Given ( slightly more general):
\begin{align}
u_{t} &= u_{xx} \hspace{10mm} 0 \leq x \leq L , t \geq 0 \\
u(0,t) &= a , \, \, u(L, t) = b \\
u(x, 0) &= \frac{1}{L} + \frac{2x}{L} - \sin\left(\frac{2 \pi x}{L}\right)
\end{align}
The equation $u_{t} = u_{xx}$ can be solved, as stated, by letting $u(x,t) = f(t) \, g(x)$ for which
\begin{align}
g \, f_{t} = f \, g_{xx} \rightarrow \frac{f_{t}}{f} = - \lambda^{2} = \frac{g_{xx}}{g}
\end{align}
This leads to the equations $f_{t} + \lambda^{2} f = 0$ and $g_{xx} + \lambda^{2} g = 0$. The solution for $f$ is seen to be $f(t) = e^{- \lambda^{2} t}$. The solution for $g$ is seen as $g(x) = A \cos(\lambda x) + B \sin(\lambda x)$.

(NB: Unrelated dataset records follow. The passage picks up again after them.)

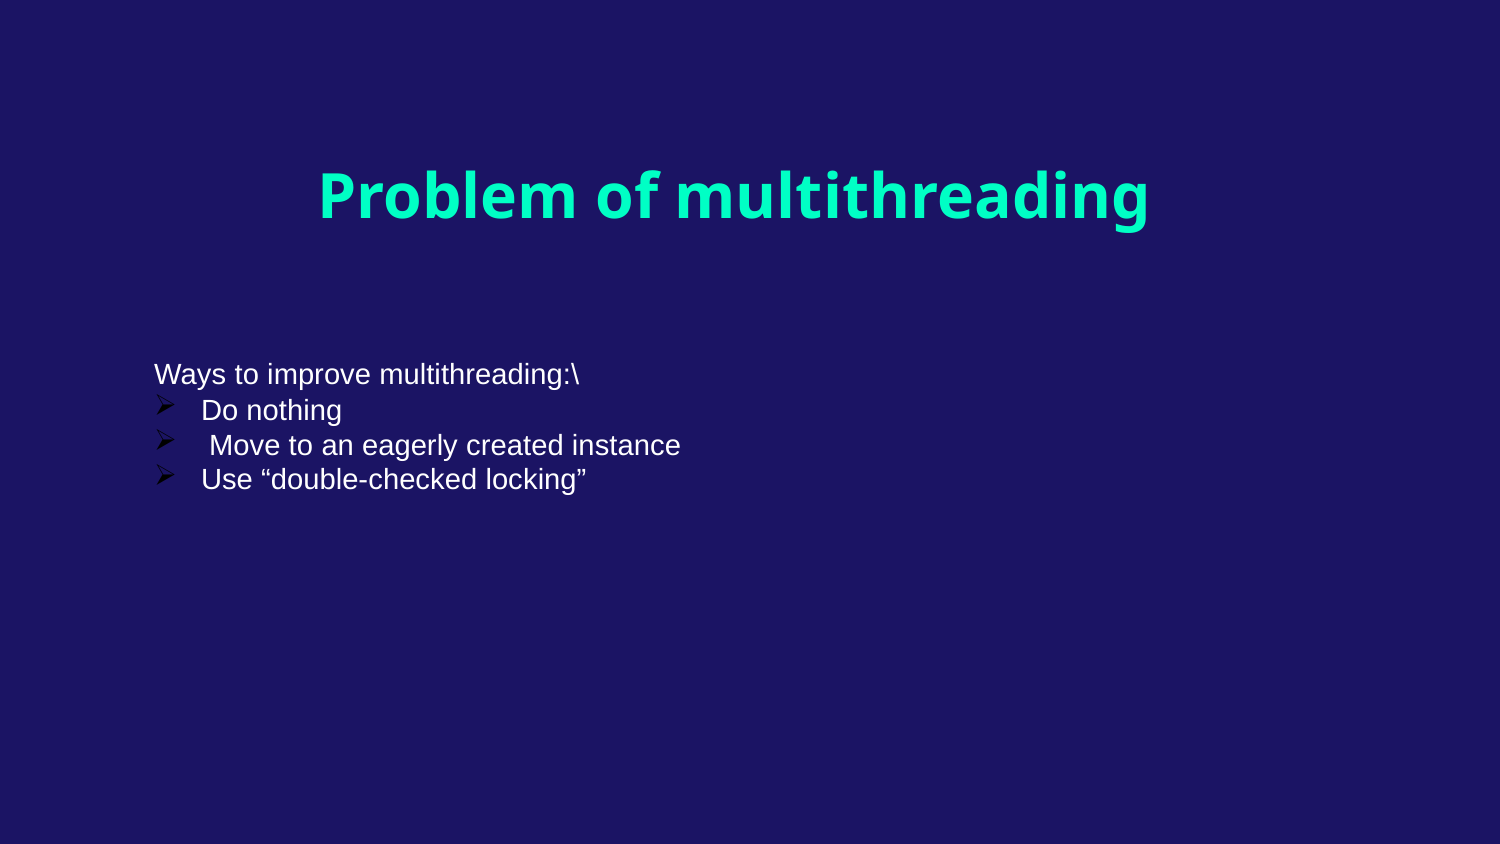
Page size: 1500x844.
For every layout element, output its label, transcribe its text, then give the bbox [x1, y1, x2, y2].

title Problem of multithreading [194, 140, 1275, 251]
text_box Ways to improve multithreading:\ Do nothing Move to an eagerly created instance Use “double-checked locking” [139, 348, 1361, 539]
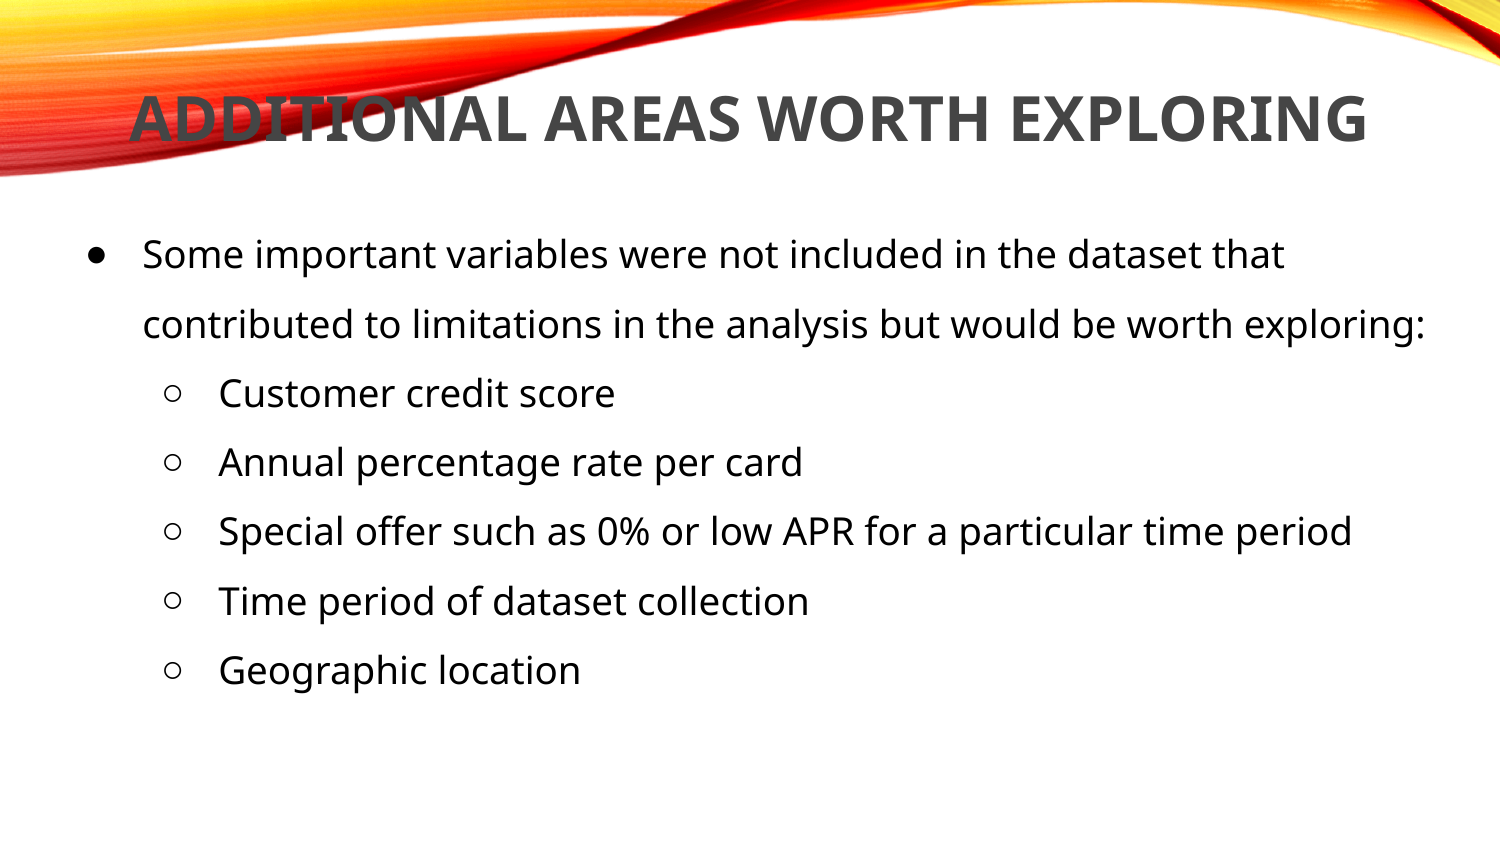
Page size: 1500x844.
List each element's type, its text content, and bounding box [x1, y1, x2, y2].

title Additional Areas Worth Exploring [75, 72, 1425, 178]
list Some important variables were not included in the dataset that contributed to limitations in the analysis but would be worth exploring: Customer credit score Annual percentage rate per card Special offer such as 0% or low APR for a particular time period Time period of dataset collection Geographic location [51, 192, 1449, 750]
picture [0, 0, 1500, 178]
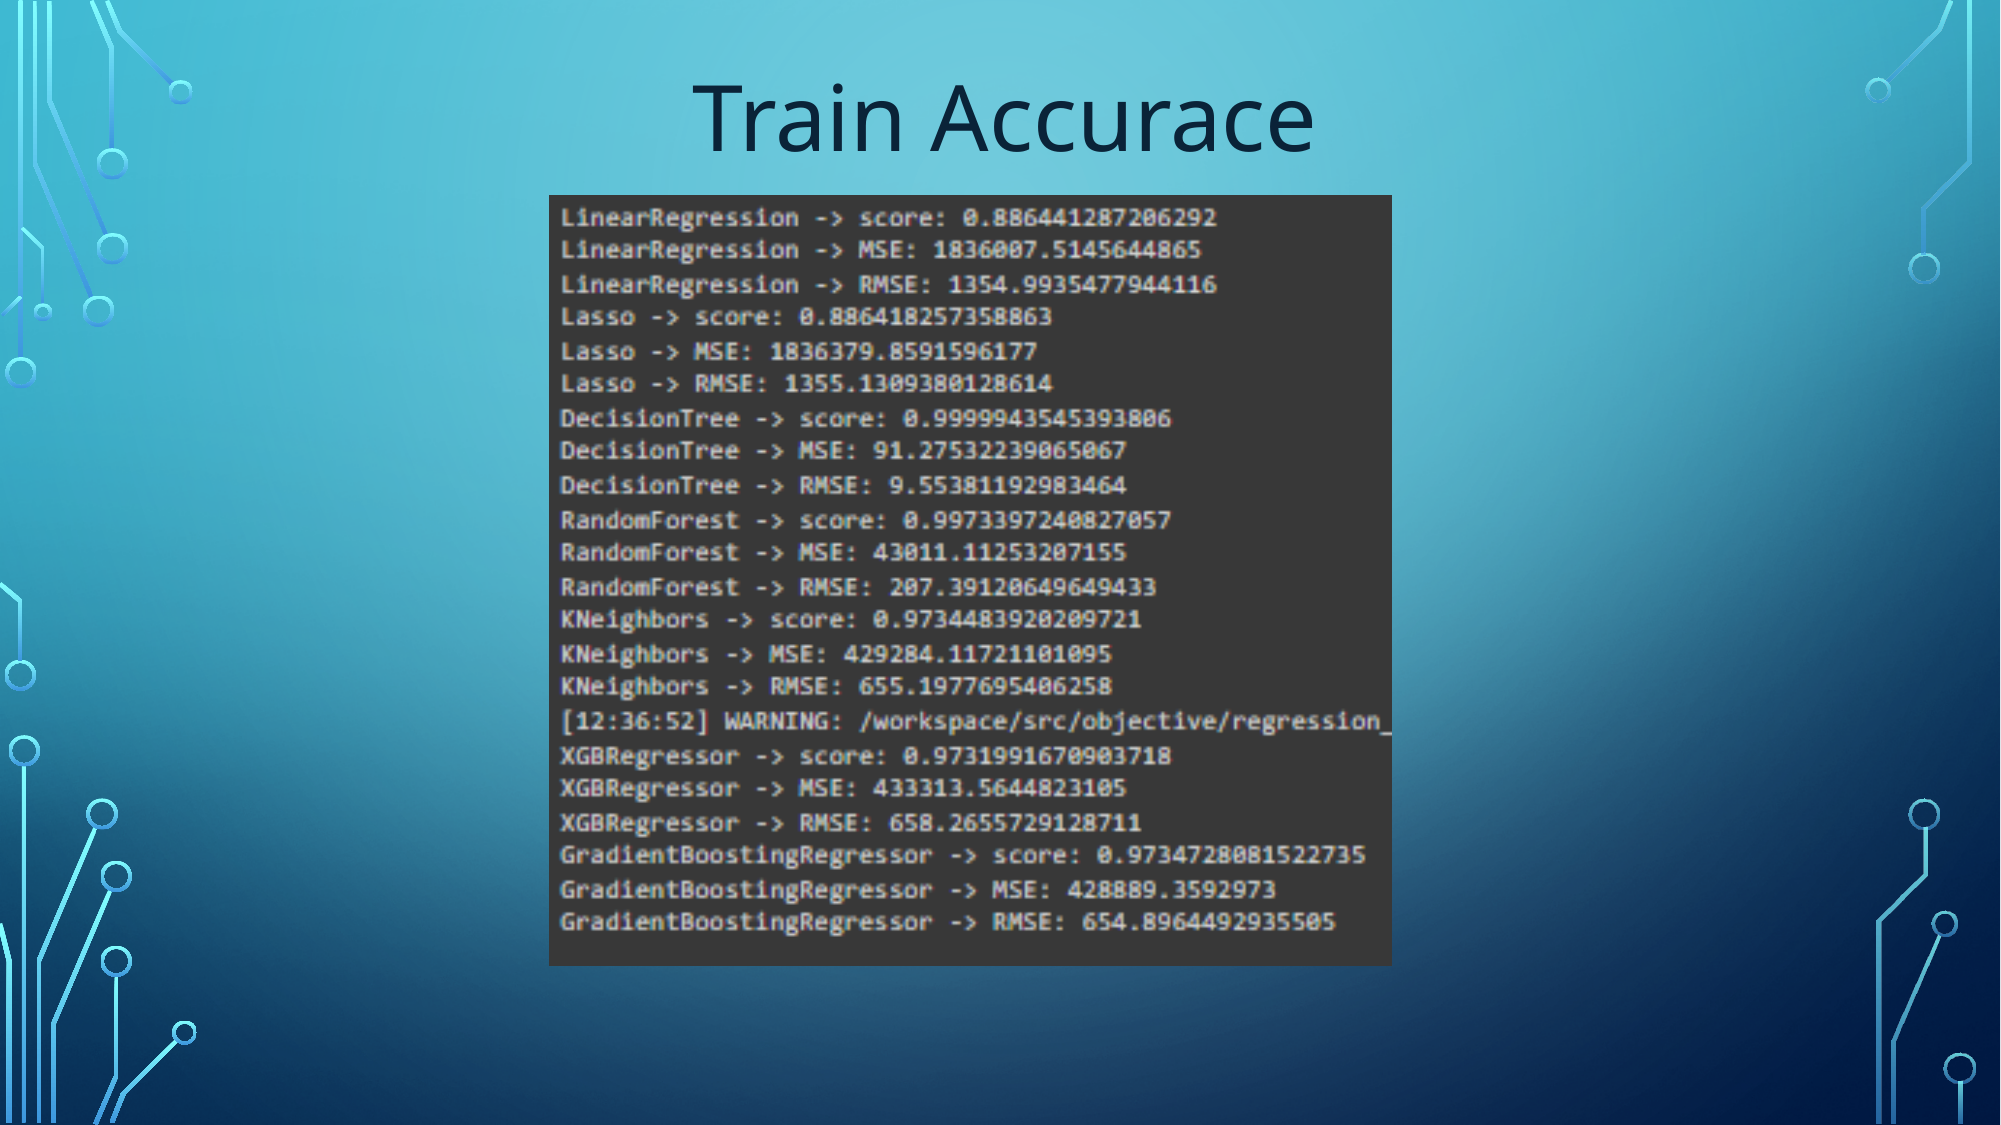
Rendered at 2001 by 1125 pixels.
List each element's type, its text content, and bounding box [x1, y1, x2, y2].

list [549, 195, 1392, 966]
text_box Train Accurace [677, 52, 1814, 178]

Initial conditions: $u(0,t) = a$ and $u(L,t) = b$ lead to $g(0) = a$ and $g(L) = b$. From this it is seen that
\begin{align}
g(0) &= a = A \\
g(L) &= b = A \cos(\lambda L) + B \sin(\lambda L).
\end{align}
This leads to the equation to determine $\lambda$ as
\begin{align}
B \, \tan(\lambda L) = b \sec(\lambda L) - a.
\end{align}
Supposing this equation leads to solutions, let these values be given by $\lambda_{n}$, $0 \leq n \leq \infty$.
General solution:
The general solution is of the form
\begin{align}
u(x,t) = a \, e^{- \lambda_{0}^{2} t} + \sum_{n=1}^{\infty} e^{-\lambda_{n}^{2} t} \left( a \cos(\lambda_{n} x) + B_{n} \sin(\lambda_{n} x) \right)
\end{align}
Now, for $t=0$, $u(x, 0) = 1/L + \frac{2x}{L} - \sin\left(\frac{2 \pi x}{L}\right)$ which leads to
\begin{align}
\frac{1}{L} - a + \frac{2x}{L} - \sin\left(\frac{2 \pi x}{L}\right) = \sum_{n=1}^{\infty} \left( a \cos(\lambda_{n} x) + B_{n} \sin(\lambda_{n} x) \right).
\end{align}
Case for $a=b=0$
When $a=0$ the equations reduce to a more solvable case. From the initial conditions: $g(0) = 0$ and $g(L) = 0$ lead to $A = 0$ and $0 = B \sin(\lambda L)$. This leads to $\lambda L = n \pi$. The solution now becomes
\begin{align}
u(x,t) = \sum_{n=1}^{\infty} B_{n} \, \sin\left( \frac{n \pi x}{L} \right) \, e^{- \left( \frac{n \pi}{L} \right)^{2} \,t }.
\end{align}
Now, for $t=0$, $u(x, 0) = 1/L + \frac{2x}{L} - \sin\left(\frac{2 \pi x}{L}\right)$ which leads to
\begin{align}
\frac{1}{L} + \frac{2x}{L} - \sin\left(\frac{2 \pi x}{L}\right) = \sum_{n=1}^{\infty} B_{n} \sin\left(\frac{n \pi x}{L}\right).
\end{align}
The coefficients $B_{n}$ can be found by making use of the Fourier series integral
\begin{align}
B_{n} &= \frac{2}{L} \, \int_{0}^{L} \left[ \frac{1}{L} + \frac{2x}{L} - \sin\left(\frac{2 \pi x}{L}\right) \right] \, \sin\left(\frac{n \pi x}{L}\right) \\
&= \frac{2}{L} \left[ \frac{1 - (-1)^{n}}{n \pi} - \frac{2 L \, (-1)^{n}}{n \pi} - \frac{L}{2} \delta_{n,2} \right].
\end{align}
This leads to the solution
\begin{align}
u(x,t) &= \frac{ 4 (1 + L) }{\pi \, L} \, \sin\left( \frac{\pi x}{L} \right) \, e^{- \frac{\pi^{2} t}{L^{2}}} - \frac{(2+\pi)}{\pi} \, \sin\left( \frac{2 \pi x}{L} \right) \, e^{- \frac{4 \pi^{2} t}{L^{2}}} \\
& \hspace{5mm} + \frac{1}{\pi} \sum_{n=3}^{\infty} \left[ \frac{1 - (1 + 2 L) (-1)^{n}}{n} \right] \, \sin\left( \frac{n \pi x}{L} \right) \, e^{- \left( \frac{n \pi}{L} \right)^{2} \,t }.
\end{align}